The non-profit group’s CEO, Sung Poblete, said later in a note she had spoken with the company, and that it was cutting the scene.
Others also wondered why a food delivery company with allergy-friendly options would joke about an allergic reaction.
“It appears to us that Uber Eats doesn’t understand this consumer base because if they did, they wouldn’t have [chosen] to add this to their clip,” Jennifer Gerdts, the executive director of Food Allergy Canada, said of the original version.
“I think that for the food-allergic community, they’re going to look at this and go, ‘Uber Eats doesn’t understand me.'”
Uber Eats did not respond to multiple requests for comment from CBC News.
‘Not a smart thing’
“When it comes to humour, a brand really needs to identify what’s the sandbox they’re willing to play in, and what is and isn’t funny to them,” said Aleena Mazhar Kuzma, senior vice-president and managing director at Fuse Create, a Toronto-based advertising agency.
“And I think for Uber Eats, food shouldn’t be funny. It’s the thing that they most service to consumers, so making a joke out of it is not a smart thing to do.”
Kuzma said she thought the commercial was otherwise funny and effective, noting that the brand is trying to move away from its reputation as a food-only service to a delivery company that can do it all.
Brands like Bud Light and Pepsi have weathered ad-related backlash in recent years that alienated parts of their consumer base. Bud Light, which became a flashpoint in the culture wars last year for its campaign with transgender influencer Dylan Mulvaney, is trying to recover from an ensuing double-digit sales slump.

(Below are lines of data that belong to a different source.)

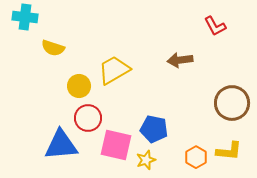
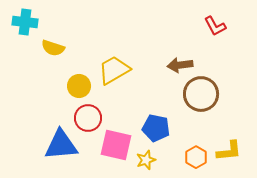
cyan cross: moved 5 px down
brown arrow: moved 5 px down
brown circle: moved 31 px left, 9 px up
blue pentagon: moved 2 px right, 1 px up
yellow L-shape: rotated 12 degrees counterclockwise
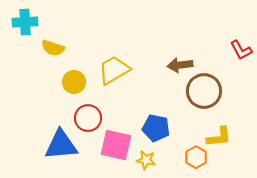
cyan cross: rotated 10 degrees counterclockwise
red L-shape: moved 26 px right, 24 px down
yellow circle: moved 5 px left, 4 px up
brown circle: moved 3 px right, 3 px up
yellow L-shape: moved 10 px left, 14 px up
yellow star: rotated 30 degrees clockwise
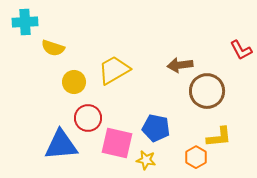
brown circle: moved 3 px right
pink square: moved 1 px right, 2 px up
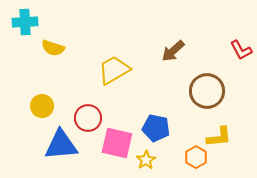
brown arrow: moved 7 px left, 14 px up; rotated 35 degrees counterclockwise
yellow circle: moved 32 px left, 24 px down
yellow star: rotated 30 degrees clockwise
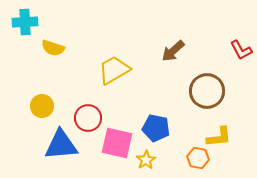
orange hexagon: moved 2 px right, 1 px down; rotated 20 degrees counterclockwise
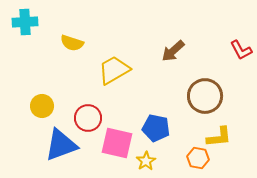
yellow semicircle: moved 19 px right, 5 px up
brown circle: moved 2 px left, 5 px down
blue triangle: rotated 15 degrees counterclockwise
yellow star: moved 1 px down
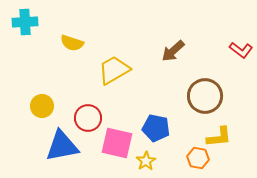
red L-shape: rotated 25 degrees counterclockwise
blue triangle: moved 1 px right, 1 px down; rotated 9 degrees clockwise
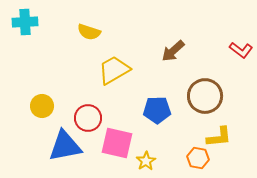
yellow semicircle: moved 17 px right, 11 px up
blue pentagon: moved 1 px right, 18 px up; rotated 12 degrees counterclockwise
blue triangle: moved 3 px right
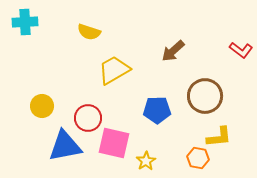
pink square: moved 3 px left
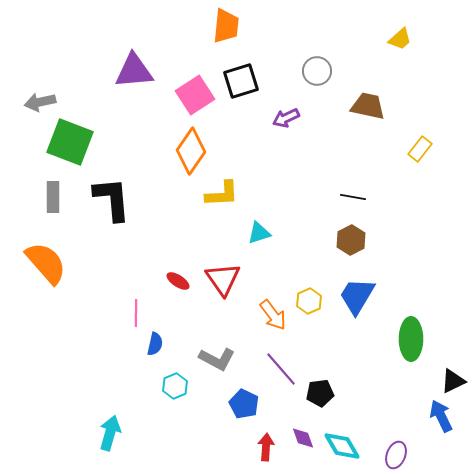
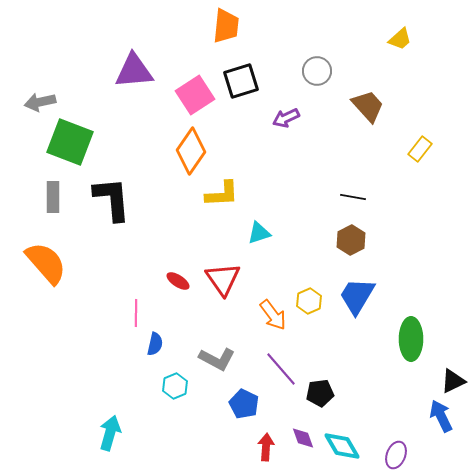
brown trapezoid: rotated 36 degrees clockwise
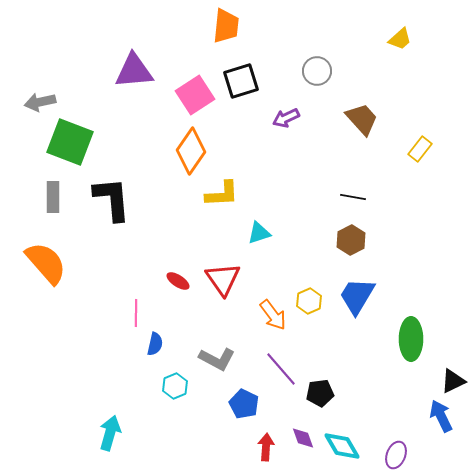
brown trapezoid: moved 6 px left, 13 px down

And in 2017, Pepsi infamously pulled an ad with reality star and model Kendall Jenner after a tidal wave of criticism and mockery. The ad showed Jenner offering a police officer a can of Pepsi during a protest meant to evoke the decade’s Black Lives Matter demonstrations.
Kuzma pointed to other instances where a brand’s risk-taking might take off. Ben & Jerry’s ice cream “is a great example of a really political brand that takes a lot of risk, and what they talk about, and they’re OK with it alienating small communities,” she said.
For instance, in 2020 the left-leaning company released a vegan ice cream in honour of Colin Kaepernick, the NFL quarterback who had earlier been embroiled in controversy for refusing to stand during the U.S. national anthem.
But for brands like Bud Light and Uber Eats, which are aiming for mass appeal, “you really have to come out with a message that has this sort of universal human insight,” she added.
“You want everyone to always think of you as a brand that can serve them and service them, and when you start to chip away at that — like with this one tiny scene — it chips away at that, where a group of people don’t think you’re for them.”
There’s a long precedent of Super Bowl ads being re-edited or removed after public criticism — or in anticipation of that criticism.
In fact, Uber Eats might not be the only company scrambling to fix an ad before this Sunday’s Super Bowl. Online gambling website FanDuel is reportedly re-editing a commercial that features the late actor and football player Carl Weathers, who died earlier this month.
Other instances include a 2011 spot by vacation rental company HomeAway called “Test Baby,” which featured a rubber baby being thrown against the window of a maternity ward. Some viewers felt it glorified violence against toddlers, which prompted its CEO to apologize and run a re-edited version of the ad in which the baby is caught.
Or in 2015, when a GoDaddy commercial that showed a puppy fall off a truck and wander his way home only to be sold by its owner, which led to backlash from animal rights groups.
A Change.org petition with 42,000 signatures calling for that ad’s removal was the writing on the wall.
The Super Bowl is “a really big stage to take such a big risk when you didn’t need to take the risk,” said Kuzma.